A significant association with missingness at Time 1 was found in baseline perceived health status groups (χ2 = 10.356, p = .035, Cramer’s V = .16), and baseline
physical activity categories (χ2 = 6.846, p = .033, Cramer’s V = .13), indicating a
significant difference in proportions between health status categories and physical activity categories. In particular, the majority of those who were in good health status did not complete Time 1 questionnaire and the majority of those who were classified as ‘highly active’ did not complete Time 1 questionnaire. However, these differences disappeared at Time 2. Consequently, it can be concluded that over all participants who did not complete all the follow-up surveys did not differ significantly from those who completed all surveys.
4.3.3.4 Strategies to deal with missing data
Although the differences between participants who responded and did not respond to the surveys were not substantial, the attrition rates were high and a large amount of data was missing from follow-up surveys. When dealing with large amounts of missing data two ‘state of the art’ strategies are available: multiple imputation and maximum likelihood estimation (e.g., Elobeid et al., 2009; Graham, 2009; Schafer & Graham, 2002). Multiple imputation is a Monte Carlo technique in which missing values are
192 RESULTS
imputed, that is replaced by a set of m > 1 simulated versions (datasets) calculated using original observed data. In other terms, multiple imputation techniques provide multiple sets of plausible values. Maximum likelihood estimation is a technique in which missing values are estimated rather than imputed, and estimates are based on a log likelihood algorithm. Multiple imputation is implemented in several statistical software, including IBM SPSS Statistics and Mplus, whereas maximum likelihood (based on a full- information maximum likelihood algorithm) is implemented in specialised SEM software packages, such as AMOS and Mplus. Methodology literature clearly suggests that both maximum likelihood and multiple imputation approaches outperform traditional methods to deal with missing data (Newman, 2003), and both approaches can be safely used in conjunction with missing longitudinal data (Graham, 2009, p. 562). Traditional methods, which include for example pairwise or listwise deletion, are considered more prone to biasing estimates (e.g., Baraldi & Enders, 2010; Blankers, Koeter, & Schippers, 2010; Graham, 2009; Honaker & King, 2010; Kristman, Manno, & Côté, 2005; Peng, Harwell, Liou, & Ehman, 2006; Peugh & Enders, 2004; Raghunathan, 2004; Rubin, Witkiewitz, St. Andre, & Reilly, 2007; Scheffer, 2002; Twisk & de Vente, 2002). For instance, in this study, using traditional procedures (such as the default listwise deletion) would produce biased estimates, since the pattern of missing data was not missing completely at random (MCAR).

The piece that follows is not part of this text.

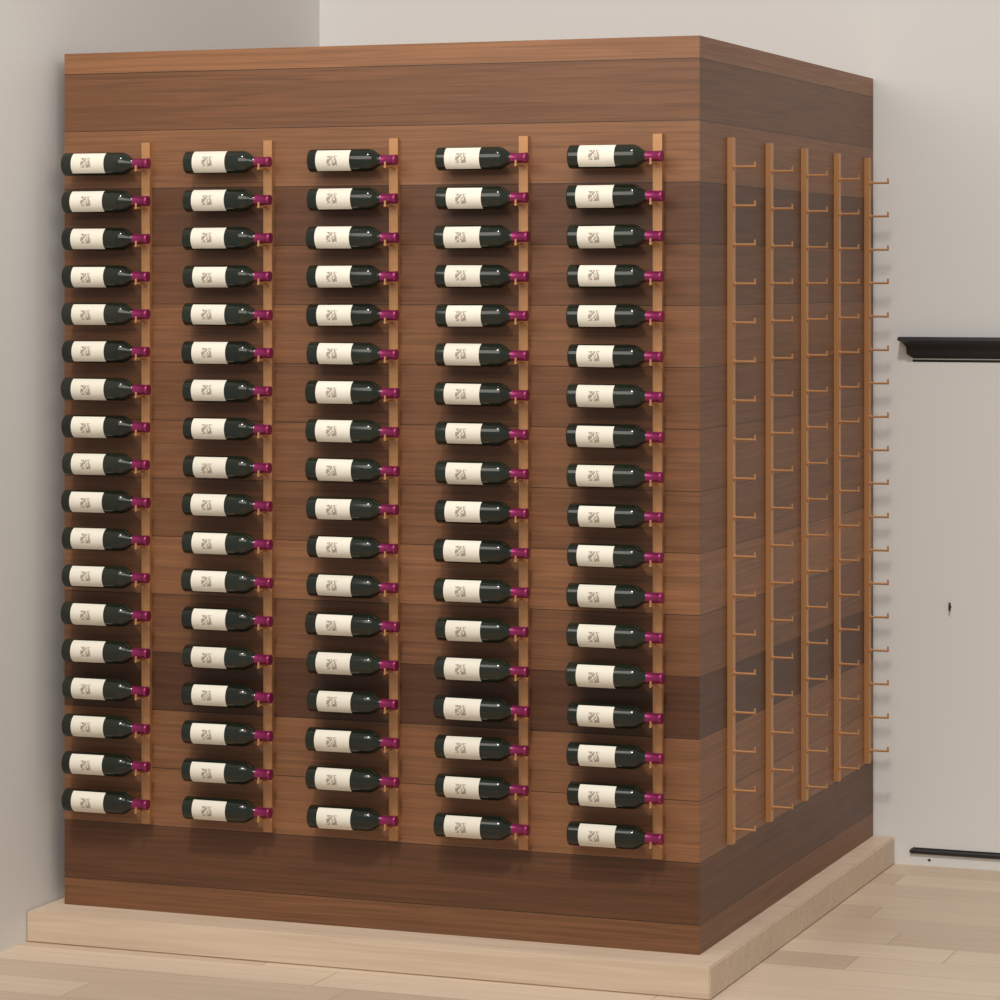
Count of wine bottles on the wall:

Many authors encourage the adoption of maximum likelihood methods (e.g., full- information maximum likelihood) as alternatives to multiple imputation in SEM (Olinsky, Chen, & Harlow, 2003), and specifically in the context of longitudinal studies (Raykov, 2005; Raykov & Marcoulides, 2010). Full information maximum likelihood (FIML) estimation is a recommended approach also because it can be used in combination with modern robust algorithms that deal with non-normality (Shin, Davison, & Long, 2009). Additionally, in a recent simulation study, which compared the performance of FIML and MI in the presence of a second-level dependency in multilevel setting (Larsen, 2011), FIML outperformed MI. Therefore, in the current study, to missing data were dealt with FIML as implemented in AMOS and Mplus, when tested models involved longitudinal comparisons.